Question

Use Euclid's division lemma to show that the square of any positive integer is either of the form \[3m\] or \[3m + 1\] for some integer \[m\], but not of the form \[3m + 2\].

Answer 1

Hint: In the given question, we have been given to prove an assertion using the given method, which is Euclid’s division lemma. To solve this question, we first need to know what the Euclid’s division lemma is.

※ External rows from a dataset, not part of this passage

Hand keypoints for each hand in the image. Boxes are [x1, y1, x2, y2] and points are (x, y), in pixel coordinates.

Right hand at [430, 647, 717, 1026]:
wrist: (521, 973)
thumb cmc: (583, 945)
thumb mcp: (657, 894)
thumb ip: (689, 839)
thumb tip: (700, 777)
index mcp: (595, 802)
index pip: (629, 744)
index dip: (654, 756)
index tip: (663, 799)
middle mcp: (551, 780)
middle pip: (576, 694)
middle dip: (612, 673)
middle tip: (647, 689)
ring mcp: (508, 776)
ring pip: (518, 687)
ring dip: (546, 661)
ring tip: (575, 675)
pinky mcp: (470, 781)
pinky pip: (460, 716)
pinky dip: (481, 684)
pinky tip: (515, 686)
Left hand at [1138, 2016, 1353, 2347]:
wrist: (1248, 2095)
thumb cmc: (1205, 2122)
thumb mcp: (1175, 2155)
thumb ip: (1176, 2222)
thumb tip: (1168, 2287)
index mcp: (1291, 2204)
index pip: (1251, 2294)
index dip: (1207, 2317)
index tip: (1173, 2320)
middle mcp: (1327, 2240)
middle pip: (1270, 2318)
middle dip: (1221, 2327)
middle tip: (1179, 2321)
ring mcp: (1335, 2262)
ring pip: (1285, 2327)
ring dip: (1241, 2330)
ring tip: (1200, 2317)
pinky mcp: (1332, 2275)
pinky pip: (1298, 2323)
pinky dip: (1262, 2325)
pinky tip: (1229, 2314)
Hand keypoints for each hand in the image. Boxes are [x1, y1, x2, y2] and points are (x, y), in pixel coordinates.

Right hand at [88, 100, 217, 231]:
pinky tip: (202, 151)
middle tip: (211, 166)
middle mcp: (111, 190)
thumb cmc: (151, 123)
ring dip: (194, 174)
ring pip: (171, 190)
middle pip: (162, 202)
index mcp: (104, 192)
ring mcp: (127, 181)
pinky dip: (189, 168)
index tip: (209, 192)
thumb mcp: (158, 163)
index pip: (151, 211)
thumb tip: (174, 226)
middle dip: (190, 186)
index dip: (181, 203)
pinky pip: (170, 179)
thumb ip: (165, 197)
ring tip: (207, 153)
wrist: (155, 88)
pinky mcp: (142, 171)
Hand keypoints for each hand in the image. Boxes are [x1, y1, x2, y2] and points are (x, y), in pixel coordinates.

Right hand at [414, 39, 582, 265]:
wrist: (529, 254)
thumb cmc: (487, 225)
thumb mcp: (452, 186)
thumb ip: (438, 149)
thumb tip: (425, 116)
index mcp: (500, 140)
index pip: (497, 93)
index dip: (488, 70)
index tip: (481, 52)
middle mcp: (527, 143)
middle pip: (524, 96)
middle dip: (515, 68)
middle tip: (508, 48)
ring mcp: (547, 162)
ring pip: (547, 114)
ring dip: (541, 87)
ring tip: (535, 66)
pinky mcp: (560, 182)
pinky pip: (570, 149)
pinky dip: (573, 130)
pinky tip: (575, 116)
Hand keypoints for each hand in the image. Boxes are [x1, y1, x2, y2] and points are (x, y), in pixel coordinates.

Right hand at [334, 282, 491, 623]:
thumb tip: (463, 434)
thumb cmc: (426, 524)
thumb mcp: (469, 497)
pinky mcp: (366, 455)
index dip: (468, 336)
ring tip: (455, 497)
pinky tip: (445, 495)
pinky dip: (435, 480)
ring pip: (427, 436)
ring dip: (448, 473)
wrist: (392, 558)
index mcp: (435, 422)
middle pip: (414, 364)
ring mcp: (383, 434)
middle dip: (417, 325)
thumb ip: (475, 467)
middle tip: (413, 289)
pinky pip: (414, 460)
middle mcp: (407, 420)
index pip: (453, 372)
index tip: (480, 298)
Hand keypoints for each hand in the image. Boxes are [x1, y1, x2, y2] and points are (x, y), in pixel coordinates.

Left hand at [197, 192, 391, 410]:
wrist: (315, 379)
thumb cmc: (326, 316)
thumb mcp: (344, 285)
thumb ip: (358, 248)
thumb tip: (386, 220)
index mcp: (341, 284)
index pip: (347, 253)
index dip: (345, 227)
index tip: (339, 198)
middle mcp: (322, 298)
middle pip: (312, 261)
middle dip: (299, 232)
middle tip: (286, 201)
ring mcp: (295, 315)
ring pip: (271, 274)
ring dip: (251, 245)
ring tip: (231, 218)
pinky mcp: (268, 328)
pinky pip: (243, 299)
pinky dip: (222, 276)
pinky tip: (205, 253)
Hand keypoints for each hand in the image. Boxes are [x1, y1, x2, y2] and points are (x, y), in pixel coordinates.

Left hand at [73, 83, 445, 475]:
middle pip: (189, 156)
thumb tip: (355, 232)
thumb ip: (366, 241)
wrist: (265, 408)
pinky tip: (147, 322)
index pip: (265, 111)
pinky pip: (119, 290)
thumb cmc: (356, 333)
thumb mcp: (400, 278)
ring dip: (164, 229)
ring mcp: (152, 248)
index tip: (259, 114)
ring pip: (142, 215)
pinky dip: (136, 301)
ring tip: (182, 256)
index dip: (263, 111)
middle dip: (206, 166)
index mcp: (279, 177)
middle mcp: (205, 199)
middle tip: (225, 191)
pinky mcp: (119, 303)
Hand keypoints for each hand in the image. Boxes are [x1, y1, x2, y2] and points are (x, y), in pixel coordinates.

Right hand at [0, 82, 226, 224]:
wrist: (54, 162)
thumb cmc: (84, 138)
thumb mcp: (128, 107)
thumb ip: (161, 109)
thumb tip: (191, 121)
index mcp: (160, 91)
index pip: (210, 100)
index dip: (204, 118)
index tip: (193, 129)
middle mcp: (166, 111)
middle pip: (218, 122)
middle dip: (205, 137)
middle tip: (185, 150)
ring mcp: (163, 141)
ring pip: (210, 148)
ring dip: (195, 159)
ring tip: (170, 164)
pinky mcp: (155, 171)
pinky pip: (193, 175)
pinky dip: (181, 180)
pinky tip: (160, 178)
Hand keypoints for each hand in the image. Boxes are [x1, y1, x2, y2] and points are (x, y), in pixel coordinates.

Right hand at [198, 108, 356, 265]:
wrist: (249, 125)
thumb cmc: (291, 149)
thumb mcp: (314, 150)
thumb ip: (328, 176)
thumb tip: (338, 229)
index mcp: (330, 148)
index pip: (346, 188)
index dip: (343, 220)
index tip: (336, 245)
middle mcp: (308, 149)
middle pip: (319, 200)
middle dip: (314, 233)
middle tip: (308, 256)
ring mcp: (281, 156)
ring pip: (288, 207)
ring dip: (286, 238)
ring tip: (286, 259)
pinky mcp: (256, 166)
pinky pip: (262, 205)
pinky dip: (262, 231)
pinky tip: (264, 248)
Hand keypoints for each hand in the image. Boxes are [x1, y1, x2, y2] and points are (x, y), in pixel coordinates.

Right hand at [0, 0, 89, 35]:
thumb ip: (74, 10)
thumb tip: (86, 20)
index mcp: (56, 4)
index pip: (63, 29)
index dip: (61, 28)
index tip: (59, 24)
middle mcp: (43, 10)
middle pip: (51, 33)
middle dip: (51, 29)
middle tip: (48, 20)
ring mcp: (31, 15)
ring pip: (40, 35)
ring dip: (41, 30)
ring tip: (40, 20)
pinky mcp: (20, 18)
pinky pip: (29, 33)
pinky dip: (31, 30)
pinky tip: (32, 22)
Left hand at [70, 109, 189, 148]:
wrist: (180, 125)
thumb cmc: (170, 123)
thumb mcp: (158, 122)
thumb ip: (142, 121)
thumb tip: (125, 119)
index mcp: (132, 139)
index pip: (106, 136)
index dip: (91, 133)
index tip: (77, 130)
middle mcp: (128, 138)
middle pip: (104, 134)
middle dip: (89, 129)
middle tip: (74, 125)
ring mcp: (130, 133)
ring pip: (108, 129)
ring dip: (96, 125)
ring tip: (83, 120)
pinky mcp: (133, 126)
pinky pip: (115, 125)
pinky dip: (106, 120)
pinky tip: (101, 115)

Then, we apply the Euclid's division lemma to the given question’s statement by considering all the cases and solve to get our answer.

Formula used:
We are going to use Euclid's division lemma, which is,
\[a = bq + r\], where \[0 \le r < b\]

Complete step by step solution:
In the given question, we have to prove that:
The square of any positive integer is either of the form \[3m\] or \[3m + 1\] for some integer \[m\].
First, we are going to write down Euclid's division lemma, which is,
\[a = bq + r\], where \[0 \le r < b\]
In this question, “any positive integer” is the dividend – \[a\], the divisor is the constant three – \[3\], and from the formula, the remainder – \[r\] is either of \[0,1,2\].
So, we have to consider three cases.
Let “\[a\]” be any positive integer.
When “\[a\]” is divided by \[3\], we can have three possible remainders \[\left( r \right)\] – \[0\], \[1\], or \[2\].
Case 1: \[r = 0\]
\[a = 3b + 0 = 3b\]
Squaring both sides,
\[{a^2} = {\left( {3b} \right)^2} = 9{b^2} = 3 \times 3{b^2} = 3m\], where \[m = 3{b^2}\]
So, the square in this case is of the form,
\[3m\]
Case 2: \[r = 1\]
\[a = 3b + 1\]
Squaring both sides,
\[{a^2} = {\left( {3b + 1} \right)^2} = 9{b^2} + 6b + 1 = 3\left( {3{b^2} + 2b} \right) + 1 = 3m + 1\], where \[m = 3{b^2} + 2b\]
So, the square in this case is of the form,
\[3m + 1\]
Case 3: \[r = 2\]
\[a = 3b + 2\]
Squaring both sides,
\[{a^2} = {\left( {3b + 2} \right)^2} = 9{b^2} + 12b + 4 = 9{b^2} + 12b + 3 + 1 = 3\left( {3{b^2} + 4b + 1} \right) + 1 = 3m + 1\], where \[m = 3{b^2} + 4b + 1\]
So, the square in this case is of the form,
\[3m + 1\]
Hence, proved.

Note: In the given question, we had to prove the given assertion using Euclid's division lemma. We solved it by considering the various cases of the Euclid's division lemma, calculating their values separately and then after getting a general result, combining them to prove our answer. So, it is really important that we know Euclid's division lemma, its implications and its constraints.